A sessions court in India has set aside orders summoning Huawei India and its executives for prosecution proceedings in a case filed by the Income Tax Department. The tax department accused Huawei and its executives of not providing information deliberately. The sessions court stated that summoning the accused “is a serious matter and should not be done in a mechanical manner” and noted that the magistrate was swayed by the version of the Income Tax Department.

FILE PHOTO: Huawei's logo seen during the Mobile World Congress in Shanghai, ChinaReuters

A sessions court has set aside the orders issued by a magistrate to the Indian unit of Chinese smartphone company Huawei, its chief executive and three other top executives, summoning them to commence prosecution proceedings in a case filed by the Income Tax Department.

In an order that offers a major relief to Huawei India, its CEO Li Xiongwei and the others, the sessions court said summoning of the accused “is a serious matter and should not be done in a mechanical manner”.

The tax department had approached the magisterial court seeking to prosecute the company and the executives on charges of deliberately not providing information sought by it.
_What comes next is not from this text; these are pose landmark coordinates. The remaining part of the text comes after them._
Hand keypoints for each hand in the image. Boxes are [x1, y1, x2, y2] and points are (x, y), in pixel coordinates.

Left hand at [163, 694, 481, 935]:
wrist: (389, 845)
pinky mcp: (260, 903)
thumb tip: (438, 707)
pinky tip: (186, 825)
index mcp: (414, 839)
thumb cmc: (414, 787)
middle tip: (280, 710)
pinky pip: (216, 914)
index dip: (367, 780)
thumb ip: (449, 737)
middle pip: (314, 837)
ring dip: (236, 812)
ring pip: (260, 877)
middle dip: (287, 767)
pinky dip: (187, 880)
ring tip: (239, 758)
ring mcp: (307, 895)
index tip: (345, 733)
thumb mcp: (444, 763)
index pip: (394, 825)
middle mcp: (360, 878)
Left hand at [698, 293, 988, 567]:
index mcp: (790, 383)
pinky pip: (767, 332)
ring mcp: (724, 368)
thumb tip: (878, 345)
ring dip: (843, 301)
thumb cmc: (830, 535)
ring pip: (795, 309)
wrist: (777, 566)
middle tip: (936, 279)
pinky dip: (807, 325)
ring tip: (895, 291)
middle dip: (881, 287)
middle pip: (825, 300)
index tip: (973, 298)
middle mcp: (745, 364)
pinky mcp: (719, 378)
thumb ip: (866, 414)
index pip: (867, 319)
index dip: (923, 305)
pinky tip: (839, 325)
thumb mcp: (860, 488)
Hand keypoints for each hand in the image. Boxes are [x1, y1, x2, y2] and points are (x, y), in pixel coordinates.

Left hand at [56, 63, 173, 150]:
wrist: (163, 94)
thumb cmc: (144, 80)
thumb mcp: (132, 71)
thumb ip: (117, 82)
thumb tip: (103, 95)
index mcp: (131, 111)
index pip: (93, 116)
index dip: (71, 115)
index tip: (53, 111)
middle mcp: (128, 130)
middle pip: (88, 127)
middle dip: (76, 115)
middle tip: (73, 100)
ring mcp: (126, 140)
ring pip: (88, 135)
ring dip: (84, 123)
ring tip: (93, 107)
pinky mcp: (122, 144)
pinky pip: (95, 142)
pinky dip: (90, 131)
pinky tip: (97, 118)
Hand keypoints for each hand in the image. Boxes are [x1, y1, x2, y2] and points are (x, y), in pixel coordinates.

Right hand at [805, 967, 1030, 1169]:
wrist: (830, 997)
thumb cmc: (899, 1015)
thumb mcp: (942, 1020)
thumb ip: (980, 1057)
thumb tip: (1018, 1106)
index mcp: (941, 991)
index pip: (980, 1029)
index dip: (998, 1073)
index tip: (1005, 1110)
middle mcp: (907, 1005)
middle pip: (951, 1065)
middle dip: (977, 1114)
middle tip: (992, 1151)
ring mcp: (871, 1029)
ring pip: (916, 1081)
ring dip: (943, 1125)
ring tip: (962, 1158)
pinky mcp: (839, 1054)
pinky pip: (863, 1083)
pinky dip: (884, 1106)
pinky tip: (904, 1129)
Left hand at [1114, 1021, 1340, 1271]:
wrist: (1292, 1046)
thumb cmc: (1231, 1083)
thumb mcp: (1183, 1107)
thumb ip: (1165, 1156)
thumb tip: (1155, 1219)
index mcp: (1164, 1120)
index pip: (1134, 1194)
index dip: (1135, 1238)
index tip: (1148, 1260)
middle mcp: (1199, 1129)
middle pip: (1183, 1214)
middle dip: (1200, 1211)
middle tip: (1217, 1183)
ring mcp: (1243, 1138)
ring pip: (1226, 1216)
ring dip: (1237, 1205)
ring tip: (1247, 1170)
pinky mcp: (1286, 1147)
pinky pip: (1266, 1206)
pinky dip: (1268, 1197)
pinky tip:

The magistrate issued the summons in June.

In a sharply worded judgement, the sessions court said though no detailed order was required at the stage of summoning, the order “must reflect application of mind by the magistrate”. Perusal of the summoning order reveals that the magistrate “got swayed with the version of” the Income Tax Department, it said.

The sessions court observed that the summoning order was passed on the basis that the accused gave “vague or incongruous answers”, but it did not speak about the specific answers on the basis of which they were summoned. “It is settled law that the court cannot act as the mouthpiece of the prosecution, but has to apply its mind independently to the facts of the case to decide whether the ingredients of the alleged sections are prima facie made out and whether there are sufficient grounds for proceeding against the accused persons”.

Appearing on behalf of the company and its executives, advocate Vijay Aggarwal argued that the trial court in Delhi had no territorial jurisdiction to try the alleged offences which were allegedly committed in Gurgaon, Haryana. Ingredients of Section 275B of the Income Tax Act were not made out to prosecute the company since under the section, the executives are supposed to only provide “necessary facility” to inspect the books of accounts or other documents required for inspection by the tax department, he argued. The lawyer claimed that the company executives had fully cooperated with I-T officials during a search operation.

In the order, the sessions court said: “The mentioning of reasons in the summoning order guarantees consideration, clarity and reduces the chances of arbitrariness. Recording of reasons are meant to serve the wider principle of justice and that justice must not only be done, it must also appear to be done as well.”

The court said: “Reasons are heart and soul of the judicial order and in the absence thereof, such orders become vulnerable. Also, if the reasons given turns out to be ex facie incorrect, the order would be bad in law”.

In his summoning order, the magistrate had ruled that the executives of Huawei Telecommunications India “deliberately chose to give vague answers to some questions and regarding other questions, the answers given by them were incongruous to each other and it seems that they tried to confuse the authorised officer in order to deny access to the books of account and other documents”.

However, the sessions court in the order earlier this month held that “it is important to understand that the offence alleged against the accused persons is only of not affording necessary facility for inspection of electronic books of accounts or other documents which were in their possession or control. The prosecution is not for giving false information or for not providing the books of accounts or any other information or for not maintaining the books of accounts. There are different sections for the other offences”.

Income tax officials had conducted the search and seizure operations in Gurgaon and Karnataka, including Li’s residence, starting February 15. The searches lasted eight days, during which documents and gadgets as well as electronic records in laptops, hard drives, and mobile phones of employees were seized.

The tax department had also attached the bank accounts and trade receivables of Huawei India. It is alleged that Huawei made inflated payments against the receipt of technical services from related parties outside India. The company could not justify the legitimacy of such alleged technical services in lieu of which payment has been made as also the basis on which these were determined, the tax department has alleged. The expenses claimed by the company toward the receipt of such services are of several crore rupees over a period of five years, it said.